What you will do:
Edit the records from the line with "What is the" to the line with "Which slice represents", changing "pie" to "chart" and leaving everything else the same; return only those lines.

Listed records:
_ _ _ _ _
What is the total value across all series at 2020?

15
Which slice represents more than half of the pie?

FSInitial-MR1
_ _ _ _ _
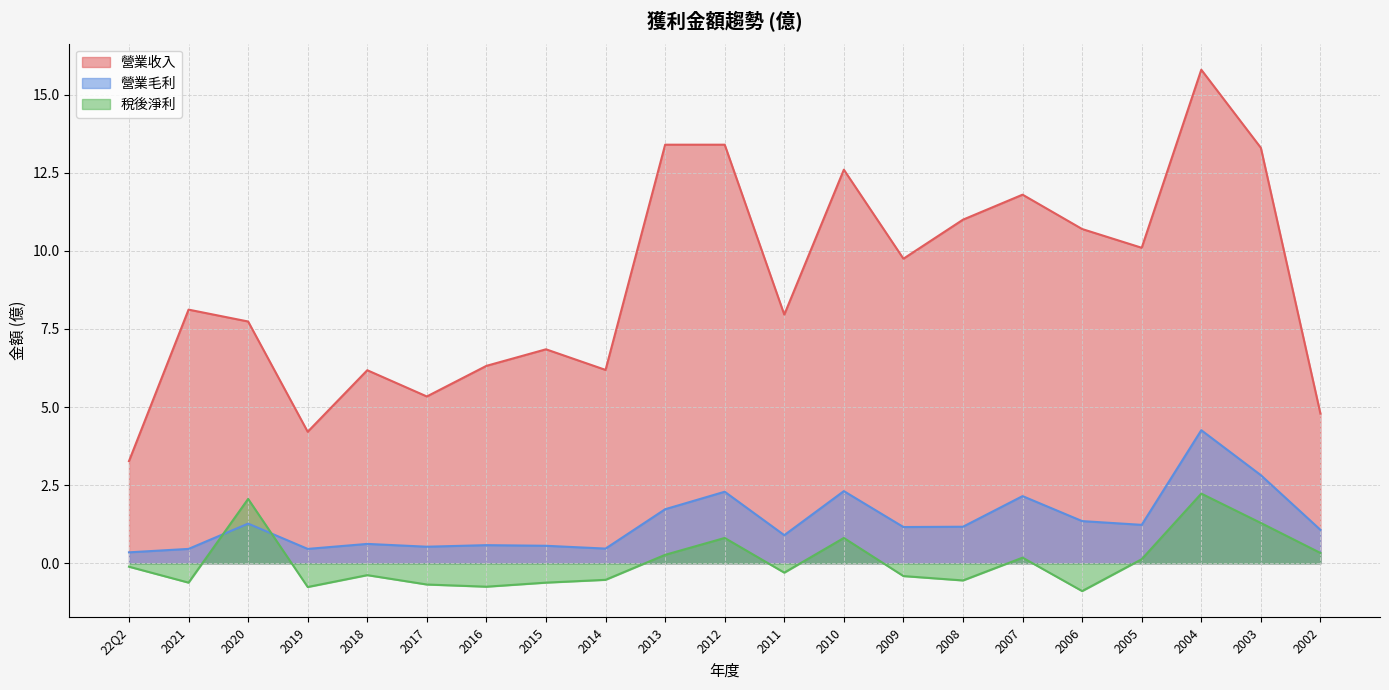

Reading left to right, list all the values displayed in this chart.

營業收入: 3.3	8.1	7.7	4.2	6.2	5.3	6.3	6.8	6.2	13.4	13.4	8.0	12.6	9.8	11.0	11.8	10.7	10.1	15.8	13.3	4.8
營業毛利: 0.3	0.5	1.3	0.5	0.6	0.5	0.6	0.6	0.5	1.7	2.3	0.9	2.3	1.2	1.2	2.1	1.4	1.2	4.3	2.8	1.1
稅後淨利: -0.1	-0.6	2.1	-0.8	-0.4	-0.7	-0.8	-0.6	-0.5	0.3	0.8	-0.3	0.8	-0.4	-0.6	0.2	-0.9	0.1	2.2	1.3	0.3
_ _ _ _ _
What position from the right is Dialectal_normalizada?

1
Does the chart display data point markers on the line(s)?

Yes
_ _ _ _ _
Answer to the exercise:
What is the total value across all series at 2020?

15
Which slice represents more than half of the chart?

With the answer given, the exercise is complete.